Arriving six years after Tim Burton’s Alice in Wonderland took the box-office by stormthe film ended up earning over a billion dollars despite receiving mixed reviews – the adventures of Wonderland continue with a story that serves both as a prequel and a sequel, in James Bobin’s visually exciting, but rather empty,  Alice Through the Looking Glass.

Three years after sailing around on her late father’s ship, Alice (Wasikowska) returns to London to learn that there has been some significant changes in her mother Helen’s (Duncan) living situation and that, on top of everything else, she is now at risk of losing her father’s ship for good. However, before she gets a chance to deal with the situation at hand, which finds her at direct conflict with her ex-fiancé Hamish Ascot (Bill), Alice is contacted by the caterpillar-turned butterfly Absolem (voiced by the late Alan Rickman) whom she decides to follow through a magic mirror leading to Wonderland.

Once there, Alice learns the Mad Hatter (Depp) who, as a result of believing that his family is still alive, has now begun to age rapidly and is slowly dying. Tasked by the White Queen (Hathaway) to save their land by going back in time, Alice decides to pay a visit to Time himself (Cohen); a half-man, half-machine King of clockwork who is not so keen of allowing Alice to use the chromosphere to travel back and save Hatter’s parents from.

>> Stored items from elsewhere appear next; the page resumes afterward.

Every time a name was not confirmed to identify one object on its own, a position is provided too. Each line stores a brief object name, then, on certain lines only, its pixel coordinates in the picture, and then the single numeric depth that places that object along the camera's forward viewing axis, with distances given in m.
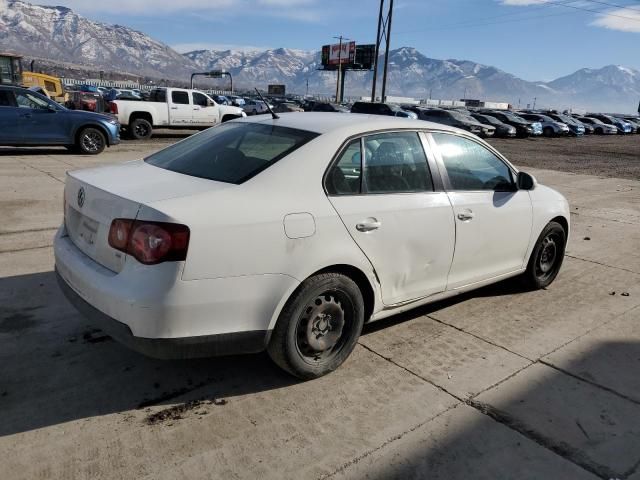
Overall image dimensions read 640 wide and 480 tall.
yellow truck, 28.94
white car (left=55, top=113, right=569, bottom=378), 2.65
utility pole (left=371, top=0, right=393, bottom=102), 41.16
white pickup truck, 18.25
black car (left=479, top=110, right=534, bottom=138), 32.66
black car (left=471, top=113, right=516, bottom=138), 30.87
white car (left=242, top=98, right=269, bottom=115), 38.24
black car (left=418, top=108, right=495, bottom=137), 27.81
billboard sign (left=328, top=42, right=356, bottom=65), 69.00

Refusing to accept defeat, Alice steals the device and sets on her journey, though she soon learns that changing the past doesn’t come without consequences.

Written by Linda Woolverton and directed by The Muppet’s James Bobin, there’s a significant change in the story’s visual dynamics which finds Tim Burton’s shadowy, gothic style in Alice replaced by a psychedelically vibrant and colourful backdrop that is both pleasing and exciting to watch.  However, unlike the obvious work and creativity put into bringing energy and precise technicalities into its visual – the use of 3D actually pays off – the writing comes off as a lazy.

Woolverton’s screenplay is confusing at times and the characters, despite their whacky and imaginative surroundings, fall surprisingly flat. At twenty-six years of age Wasikowska seems a little too old to be wandering around Wonderland. Although typically weird and zany in their reprising roles, her co-stars Depp, Bonham-Carter and Cohen, fail to rise to the occasion.

Shiny and exciting to look at, Alice Through the Looking Glass is, overall, a disappointing revisit to Wonderland which, despite its best efforts, fails to make a lasting impression. 

Like This? Try

Alice in Wonderland (2010), The Jungle Book (1988), Maleficent (2014)

360 Tip

This is the final voice-over-film from the late Alan Rickman, who passed away some four months before the release.